Mamaw, I miss you. So, so much. I don't think there's a day that passes that I don't think of you. It's been almost a year since that dreadful day when I lost you forever. I remember it so vividly. The grogginess of being called at 6 in the morning, the slap that woke me up when Dad said you were gone then corrected himself and said you were dying. Running downstairs where Mum and Alberto had just got home from their paper route and were eating breakfast, not even able to get the words out before I just broke down crying. Mum hugging me and telling me she would take me to the hospital. Her waking Naomi, hurriedly getting dressed, picking out something nice for you, no black whatsoever, for you. That's the first time more than just my immediate family saw my pentagram. In my rush, I had forgotten to take it off. I'm glad I didn't- It helped me feel not so alone. You know, I don't think my eyes were dry the entire time I was at the hospital. Everyone else was so calm, but I was falling apart. Sissy and I really bonded that day. She was my shoulder to cry on for the small amount of time that I saw her. That day was the first time I hugged Anne. I had wanted to since I decided I liked her, but I always felt too awkward to. I remember they told me that you said Ava would be a girl. I remember telling Mum that I didn't care if the baby was a girl or boy, I just wanted you. You weren't gone at that point, but all hope was lost. You were in a coma, left alive for everyone to say their goodbyes.

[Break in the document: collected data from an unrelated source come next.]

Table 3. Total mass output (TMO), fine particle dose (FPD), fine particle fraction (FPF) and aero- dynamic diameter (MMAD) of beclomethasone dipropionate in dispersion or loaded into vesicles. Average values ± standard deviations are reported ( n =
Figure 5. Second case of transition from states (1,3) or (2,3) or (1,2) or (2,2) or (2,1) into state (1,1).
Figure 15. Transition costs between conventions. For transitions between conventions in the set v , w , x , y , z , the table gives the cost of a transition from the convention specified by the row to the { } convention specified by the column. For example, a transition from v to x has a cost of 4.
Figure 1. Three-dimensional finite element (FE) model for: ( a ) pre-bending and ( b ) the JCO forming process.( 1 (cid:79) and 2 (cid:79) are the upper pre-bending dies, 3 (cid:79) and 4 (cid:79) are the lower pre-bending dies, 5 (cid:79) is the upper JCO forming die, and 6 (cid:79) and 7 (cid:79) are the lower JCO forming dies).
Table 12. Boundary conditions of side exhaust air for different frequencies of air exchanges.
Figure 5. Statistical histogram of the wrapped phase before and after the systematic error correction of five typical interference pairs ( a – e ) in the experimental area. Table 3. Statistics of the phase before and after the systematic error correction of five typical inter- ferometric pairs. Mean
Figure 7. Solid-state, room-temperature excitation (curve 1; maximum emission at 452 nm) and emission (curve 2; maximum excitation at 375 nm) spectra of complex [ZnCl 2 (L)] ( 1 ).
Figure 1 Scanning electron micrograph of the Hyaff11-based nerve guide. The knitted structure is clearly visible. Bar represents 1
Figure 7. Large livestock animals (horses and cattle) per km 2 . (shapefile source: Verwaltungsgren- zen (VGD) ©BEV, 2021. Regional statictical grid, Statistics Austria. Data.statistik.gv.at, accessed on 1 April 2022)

I remember getting lost on the way home due to construction [We had gotten lost on the way to the hospital due to construction too.] Mum picked us up some McDonald's hash browns and got me Starbucks. As soon as I got home, I went up to my bed with a roll of toilet paper and collapsed. I fell asleep around 10, crying, drinking, and feeling so lost.

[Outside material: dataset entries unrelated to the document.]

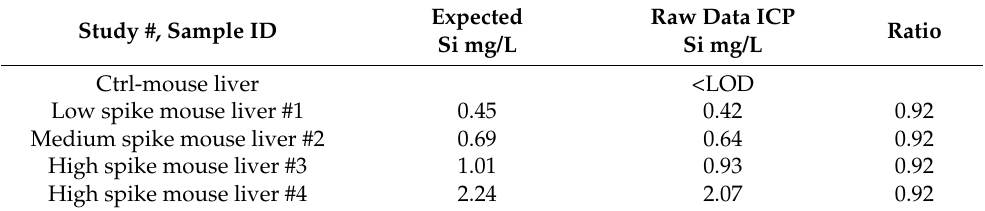
Table 6. Recovery ratios for mouse liver after digestion in HNO 3 /H 2 O 2 .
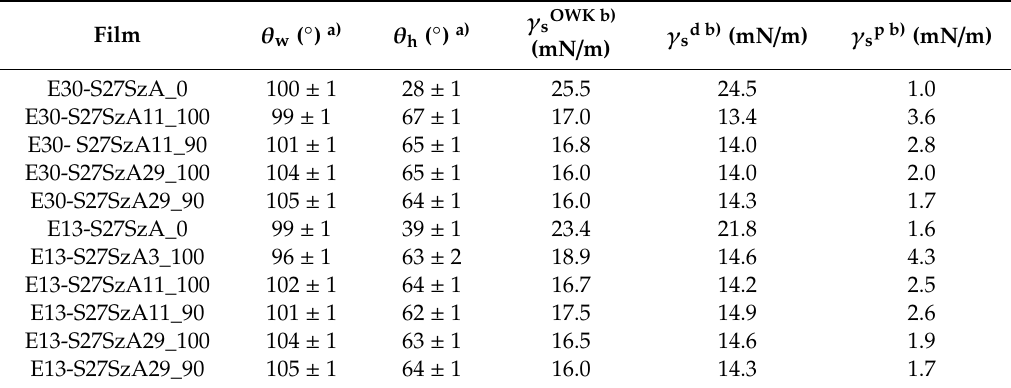
Table 5. Contact angles and surface tensions for the two-layer films and the corresponding SEBS bottom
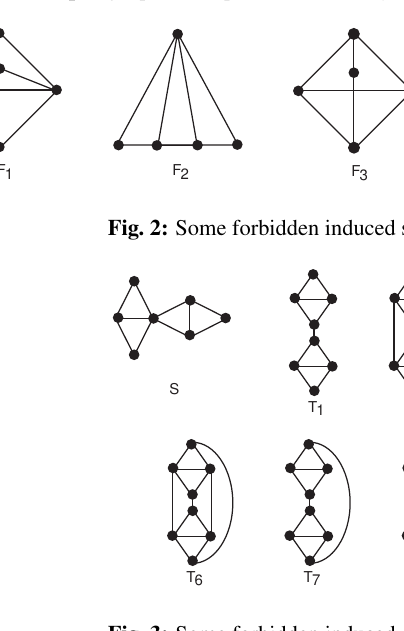
Fig. 3: Some forbidden induced subgraphs for probe diamond-free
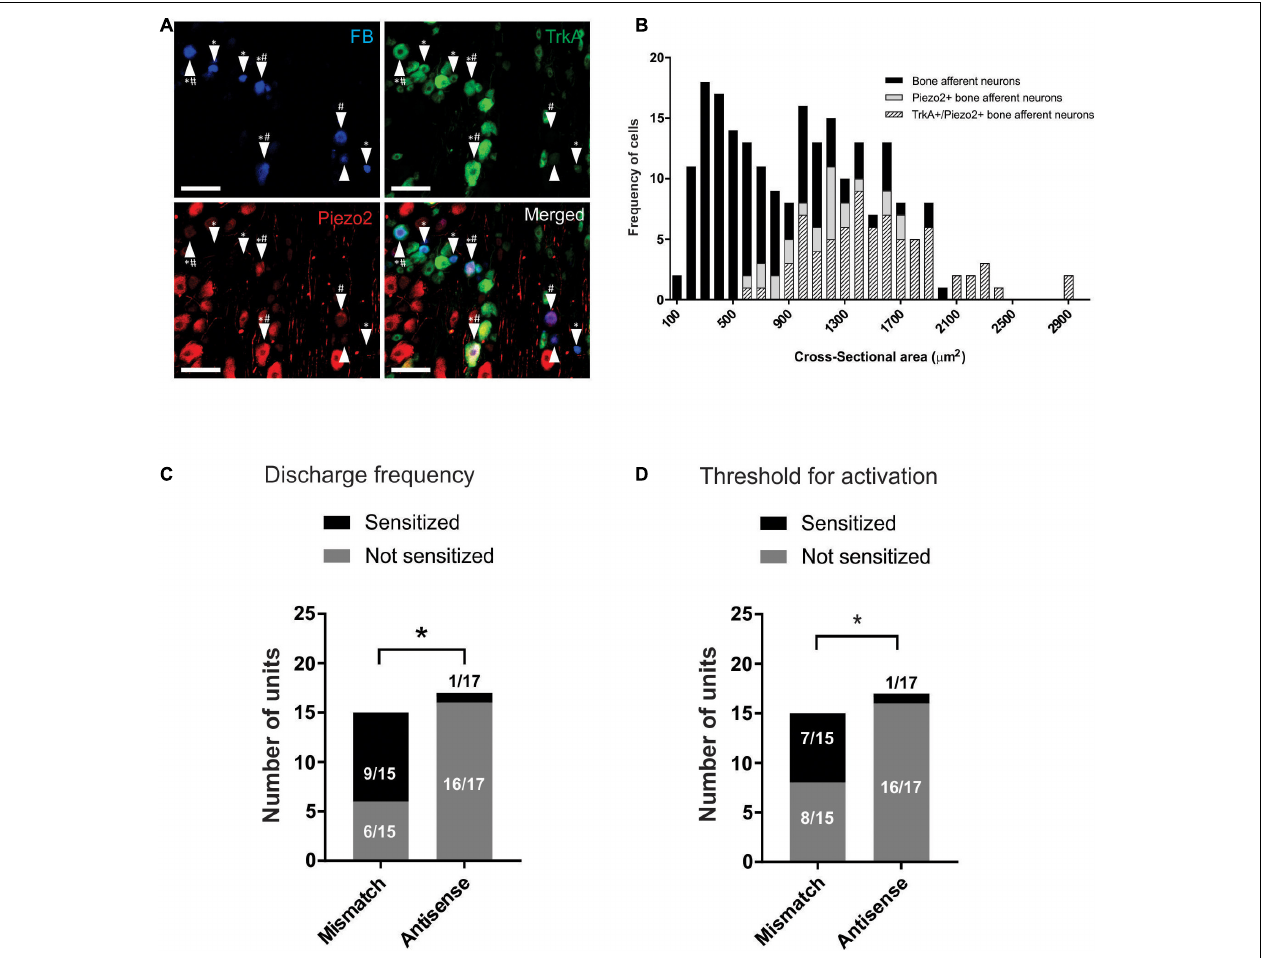
FIGURE 4 | Piezo2 knockdown prevents NGF-induced sensitization of A δ bone afferent neurons. (A) Retrograde labeling of bone afferent neurons (FB, blue, arrowheads) revealed that a substantial proportion of neurons that innervate bone express Piezo2 (red, hashes) and the NGF receptor TrkA (green, asterisks). Scale bars = 100 µ m. (B) Frequency histogram showing that the majority of medium-sized bone afferent neurons expressed Piezo2, and that most Piezo2 expressing bone afferent neurons also expressed TrkA. (C) A significantly lower proportion of A δ bone afferent neurons were sensitized (increased discharge frequencies) by NGF in Piezo2 antisense treated animals compared to mismatch control animals [chi-square test, X 2 (1, N = 32) = 10.86,* P < 0.05, n = 15 mismatch/17 antisense, N = 8 mismatch/9 antisense]. (D) A significantly lower proportion of A δ bone afferent neurons were sensitized (lower thresholds for activation) by NGF in Piezo2 antisense treated animals compared to mismatch control animals (chi-square test, X 2 (1, N = 32) = 7.069,* P < 0.05, n = 15 mismatch/17 antisense, N = 8 mismatch/9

I woke up at noon, maybe it was 1, and went downstairs and got on the computer. Dad called, and I knew immediately what it was about. He told me they took you off of life support and you passed at 12:34. Such a perfect time. I wonder if they did that on purpose. 12:34 pm July 30, a part of my life ended.

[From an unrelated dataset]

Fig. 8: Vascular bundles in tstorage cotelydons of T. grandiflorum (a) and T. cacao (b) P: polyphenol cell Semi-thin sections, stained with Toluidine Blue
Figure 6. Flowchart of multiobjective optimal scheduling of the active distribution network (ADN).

I wish you could be here now. I want you to see Ava, to love her as you loved us. I want you to be at my wedding. I want you to be there for my children. I want you to teach me how to cook as well as you did. I want your recipes. Mamaw Dillon's just aren't as good as yours. I want Shayne to meet you, for him to know why you're so important to me. He stood by me as I cried at your grave the other day. They surprised me by taking me. I had barely any warning. Mamaw, Papaw, and Papaw Kirk, and Naomi were there. That was the last thing I needed. It was bad enough having Dad and Shayne there. I'm going to go back on the 30th and put a bouquet of flowers on there, just for you. I don't know if they'll be real or fake, but fake will probably be better. Your grave is going to have so many flowers from all of us that we won't even see your headstone. Your grave is already one of the most decorated graves in the cemetery.
I'll see you again in the afterlife. I love you.